I also did not like how Lisa brought Clark, her boyfriend, into the friendship in order to help Sol get better faster. She was trying too hard to get Sol “fixed” and outside of the house that she used her boyfriend. I don’t see how she thought pushing so much on Sol at once would make things better. Sol still had not set a single foot outside but Lisa thought bringing someone new over to engage in awkward conversation with Sol was a good idea? Especially after Sol confessed that he was gay? I’m a little lost here. None of that realistically makes sense to me. I also did not like how she was constantly trying to have sex with Clark. When I say constantly, I do mean all of the time. She was always making passes and advances at him. She was making me uncomfortable. Why was she in such a rush to sleep with him? And while she is in high school no less! Calm down your whoremones.

If you remove Lisa from the entire equation, I really enjoyed this story. I haven’t read a story about a MC that is agoraphobic who had severe anxiety. I do wish the story had gone a little more into detail as to why he became one, but that didn’t happen. I was left slightly confused on that front. I loved Sol as a character. He was heartwarming, charming, so funny, and an all around good soul. His family was great as well. I loved how supportive they were of Sol no matter what. That was refreshing to read. I also enjoyed Clark as a character. He did not complicate things since he was the one person that seemed to really want to be Sol’s friend. Yes, Sol did fall in love with him but that might have been because Clark was the first teenage male he befriended in three years. I cannot fault Sol for that.

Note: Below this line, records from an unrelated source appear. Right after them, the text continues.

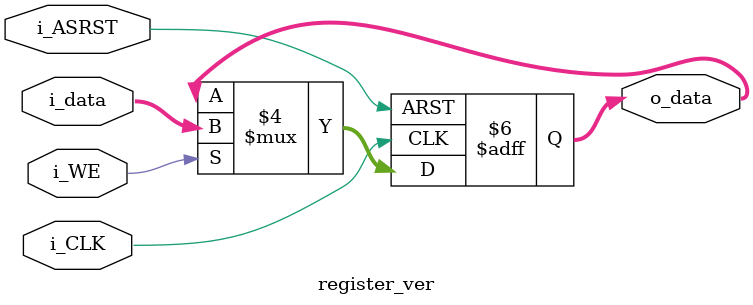
<source format=v>
`timescale 1ns/1ps
module register_ver(i_CLK, i_ASRST, i_WE, i_data, o_data);

//ports declaration
input i_CLK;	//clock input
input i_ASRST;	//async reset (active low)
input i_WE;		//write enable
input [31:0] i_data;			//input data
output reg [31:0] o_data;	//output (@rising)

always @(posedge i_CLK or negedge i_ASRST) begin
	if (!i_ASRST) begin
		o_data = 32'b0;
	end else if (i_WE) begin
		o_data <= i_data;
	end else begin
		o_data <= o_data;
	end
end

endmodule

</source>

Overall, I would recommend this book to everyone. I think it is a raw and powerful read. I think it gives great insight into what it has to be like for an agoraphobic with anxiety. It is a great coming of age story. It is also a story of learning to accept yourself and come to terms with who you are. You do you and let everyone else do them. I hope everyone gives this book a chance. I hope everyone will come to adore Sol the way that I do.